Excerpted passage
□ □ □
Tuesday, April 19, 2011

Group therapy is getting me down...


I am beginning to hate group therapy again.

Picture being trapped in a smallish room with about ten to twelve adults, all facing each other in a crowded, too-intimate little circle of a supposedly therapeutic nature.  Imagine that they are messy, confused, depressive people with bona fide “Problems.”  Sometimes even “Big Problems,” the kind that require a generous regimen of fat, pastel-colored pills ... or perhaps a few bilateral-hemisphere electroconvulsive therapy sessions ... or even a good lawyer on retainer.

A room where you are coerced to share, share, and share until you are practically telling people what you ate (or drank) for breakfast and what your cat’s favorite toy looks like.

An uncomfortably cozy space where you are nudged to give everybody verbal group hugs about every ten minutes or so.

That, folks, is what my existence at PHP (Partial Hospitalization Program) and now IOP (Intensive Outpatient Program) has been like.

And yes, the forced empathy is starting to strain my flaccid showing-empathy muscles.

Remember: We can only be pretend friends in here.

I wish I could somehow tactfully signal to my fellow group therapy inmates: 


Hey look, fellow group therapy hand holders—

I’m a manic-depressive coming down from a “natural” high that felt kind of great, actually.  Not to brag, but it was pretty damn special.  I am not quite ready to “feel your pain” just so intensely right now.  I cannot always come up with constructive and supportive “feedback” of a nature that will help ease you through your difficult time, which seems to know no bounds at the moment.
□ □ □
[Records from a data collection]
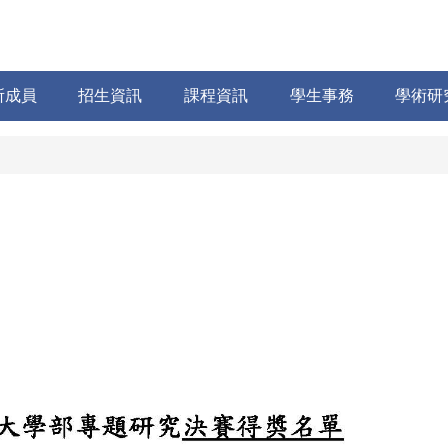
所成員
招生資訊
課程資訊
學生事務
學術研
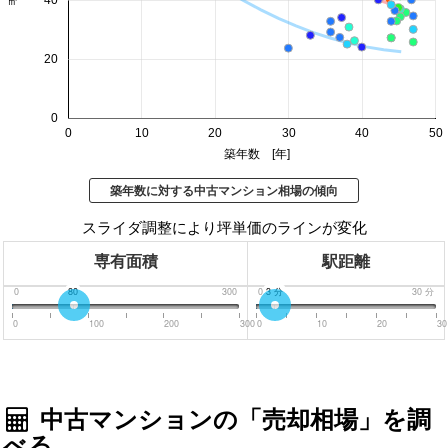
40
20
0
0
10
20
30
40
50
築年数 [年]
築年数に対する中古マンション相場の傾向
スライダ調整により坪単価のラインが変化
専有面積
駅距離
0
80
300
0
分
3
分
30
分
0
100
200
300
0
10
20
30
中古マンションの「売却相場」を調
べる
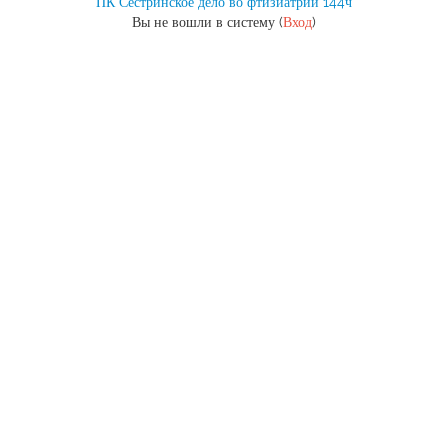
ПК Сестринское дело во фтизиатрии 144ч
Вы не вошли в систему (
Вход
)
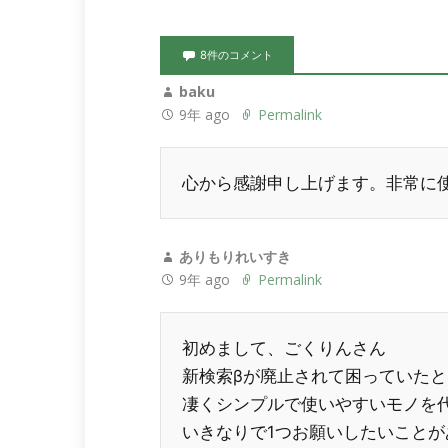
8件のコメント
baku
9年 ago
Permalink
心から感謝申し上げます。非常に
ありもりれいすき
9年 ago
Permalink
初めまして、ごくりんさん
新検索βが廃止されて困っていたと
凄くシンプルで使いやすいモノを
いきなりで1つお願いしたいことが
□ □ □
What you will do
A – In the group therapy blog post, what does IOP stand for?
B – Write the next part of the group therapy blog post, picking up after its last sentence.
None of these lines are needed.

Responses to the tasks
A – Intensive Outpatient Program

B –
Perhaps instead you can feel my soft psychic waves of lukewarm supportiveness radiating out toward you in lieu of actual authentic Real Friend empathy.  You see, I do not know you very well, despite your intimate expressions of heartfelt sharing and very shattering displays of vulnerability.  Speaking of which, I really do not have enough of an idea why you are rocking back and forth and crying convulsively like that all of a sudden to offer you truly useful feedback here.

Also, I am on medications that actually suppress my humanness and clog my natural emotional response channels.  This makes me act like a vaguely empathic and life-like android, carefully rearranging my face and body every so often in an artful repertoire of sensitive expressions of support.

But, yes, I still do “care” about your problems.



“Yes, Smother.”

My problem is not with my fellow group therapy sufferers.  It is with these “facilitator” women who run the show at my current program.  Let’s call them “Professional Empathologists.”  They are really killing my fading bipolar buzz with their soft smothering chidings and constant verbal nudgings and fakey-and-flaky ersatz-empathy reflexive-reflecto-deflecto group therapy ego strokings and brain pokings.

Oh, man.  In particular, I am peeved at how these group therapy leader women (who are often vaguely smug All-Natural Earth Women of the My-Body-Is-A-Temple type) jumped all over me yesterday for daring to suggest that the previous medication I was on potentially causes hormonal disruptions that could lead to long-term endocrine complications and even infertility.

I took this medication for something like seven years, which qualifies me as somewhat of an expert on it.  Over those seven years it helped turn me into a depressive, crazed hag.  After being a lean, mean 90-pound weakling for most of my young life, I started rapidly putting on weight.  My uterus alone seemed to double in weight.  There were stretches of being thirty or forty pounds overweight where I felt suicidal almost every month around *that* time (Pre-Menstrual Dysphoric Disorder).  My hair fell out in thick clumps in the shower.  Hearing a baby cry was like being stabbed repeatedly in the viscera with a rusty shank.  I also wanted to breed like a jackrabbit, and with very little good reason.

Ahh, sweet memories of youth.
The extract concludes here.